The independent risk factors related to HFNO failure including LODS and oxygenation index were identified (Fig. 3). Among these features, oxygenation index was the strongest factor for HFNO failure in patients with ARF, and its SHAP value is the higher among several features (Fig. 2). Therefore, patients with lower oxygenation index also had a higher risk of failure in HFNO. Previous studies on the prognosis of pulmonary infection induced sepsis showed that oxygenation index was an independent risk factor for predicting in-hospital mortality31,32. The results of Liu et al.33 also confirmed that oxygenation index was an independent risk factor for patients with non-invasive ventilation failure. LODS is an organ function-focused scoring system that reflects the severity of multiple organ dysfunction syndrome (MODS)34. This study also found that LODS was a independent risk factor for the failure of HFNO. In addition to the oxygenation index, it is also an important feature in ML models (see Fig. 3 for details). Finally, the ML model was transformed into a dynamic scoring system, which further facilitated the use of this model and patient’s understanding of disease prognosis.

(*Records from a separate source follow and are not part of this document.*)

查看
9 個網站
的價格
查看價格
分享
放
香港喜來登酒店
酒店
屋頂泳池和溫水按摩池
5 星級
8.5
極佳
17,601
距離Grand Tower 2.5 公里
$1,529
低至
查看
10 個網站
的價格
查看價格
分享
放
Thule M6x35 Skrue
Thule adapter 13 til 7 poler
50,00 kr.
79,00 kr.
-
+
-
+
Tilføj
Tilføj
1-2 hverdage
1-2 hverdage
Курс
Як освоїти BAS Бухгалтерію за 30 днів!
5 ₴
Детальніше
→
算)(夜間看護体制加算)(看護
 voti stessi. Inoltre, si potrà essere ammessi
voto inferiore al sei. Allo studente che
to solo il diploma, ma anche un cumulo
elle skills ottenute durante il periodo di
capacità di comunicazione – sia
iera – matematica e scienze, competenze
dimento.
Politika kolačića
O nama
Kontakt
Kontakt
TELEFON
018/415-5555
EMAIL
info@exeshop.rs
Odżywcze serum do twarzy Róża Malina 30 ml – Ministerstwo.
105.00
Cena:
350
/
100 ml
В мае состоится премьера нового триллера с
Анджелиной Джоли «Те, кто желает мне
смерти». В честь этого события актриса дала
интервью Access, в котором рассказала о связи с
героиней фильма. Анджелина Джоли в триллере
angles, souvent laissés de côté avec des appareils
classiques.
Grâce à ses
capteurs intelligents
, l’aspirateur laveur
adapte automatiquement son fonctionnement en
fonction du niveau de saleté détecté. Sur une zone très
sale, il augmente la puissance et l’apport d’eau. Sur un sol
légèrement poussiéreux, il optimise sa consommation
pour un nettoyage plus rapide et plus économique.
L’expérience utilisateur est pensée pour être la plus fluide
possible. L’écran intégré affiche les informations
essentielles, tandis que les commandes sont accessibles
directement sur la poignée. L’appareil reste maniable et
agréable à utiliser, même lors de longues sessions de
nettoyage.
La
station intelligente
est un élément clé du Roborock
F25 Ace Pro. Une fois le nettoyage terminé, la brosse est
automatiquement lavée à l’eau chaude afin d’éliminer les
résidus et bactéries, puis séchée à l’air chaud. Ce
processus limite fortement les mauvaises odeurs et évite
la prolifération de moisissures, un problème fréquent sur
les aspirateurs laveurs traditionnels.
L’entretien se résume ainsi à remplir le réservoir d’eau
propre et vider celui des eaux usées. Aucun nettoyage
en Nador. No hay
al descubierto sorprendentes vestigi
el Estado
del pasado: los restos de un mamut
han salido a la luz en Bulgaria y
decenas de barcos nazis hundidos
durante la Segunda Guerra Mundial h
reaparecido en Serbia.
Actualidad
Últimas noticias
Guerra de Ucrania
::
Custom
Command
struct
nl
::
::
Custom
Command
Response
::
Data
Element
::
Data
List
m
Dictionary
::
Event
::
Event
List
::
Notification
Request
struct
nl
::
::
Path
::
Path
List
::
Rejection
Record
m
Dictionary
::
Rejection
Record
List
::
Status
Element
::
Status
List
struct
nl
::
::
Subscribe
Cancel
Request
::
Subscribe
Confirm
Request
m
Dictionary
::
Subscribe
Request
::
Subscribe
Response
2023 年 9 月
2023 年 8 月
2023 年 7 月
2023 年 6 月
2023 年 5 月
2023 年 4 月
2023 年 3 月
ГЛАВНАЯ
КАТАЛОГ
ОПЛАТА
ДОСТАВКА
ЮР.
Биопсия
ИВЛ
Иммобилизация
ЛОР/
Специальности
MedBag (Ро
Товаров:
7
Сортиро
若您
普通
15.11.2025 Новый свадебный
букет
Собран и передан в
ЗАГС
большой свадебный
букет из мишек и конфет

In this study, there were several limitations that are inherent in these types of retrospective, ML projects. First of all, this study uses retrospective data, and should continue to conduct prospective validation research. Secondly, external validation data from other institutions can further determine the extrapolation of this model. Thirdly, although the ultimately validated ML model was robust and accurate, the size of data used was still relatively small. Fourthly, variable selection was exclusively conducted using the LASSO method. We did not employ other variable selection algorithms like RF, Boruta, etc., which could potentially have further enhanced the model's performance. Fifth, patients who had multiple ICU admissions were excluded, and only those aged between 18 and 89 years were included. The reasons for this are as follows: (1) To avoid the impact of duplicate data; (2) To maintain the independence of the dataset; (3) To reduce the potential for confounding factors; (4) Children or patients older than 90 years are difficult to cooperate with high-flow nasal catheter oxygen therapy. Their poor compliance with HFNO could potentially bias the outcomes. Finally, many features associated with HFNO failure are complex and there are far more factors to be investigated and used to predict the failure of HFNO. Thus, picture features such as chest X-ray computer tomography should be included to improve the model in the future.

Conclusion

In this study, this work demonstrates the ability of ML techniques to produce clinically useful models for predicting state of HFNO.

The study may assist risk management of HFNO with improved patient centered and personalized care.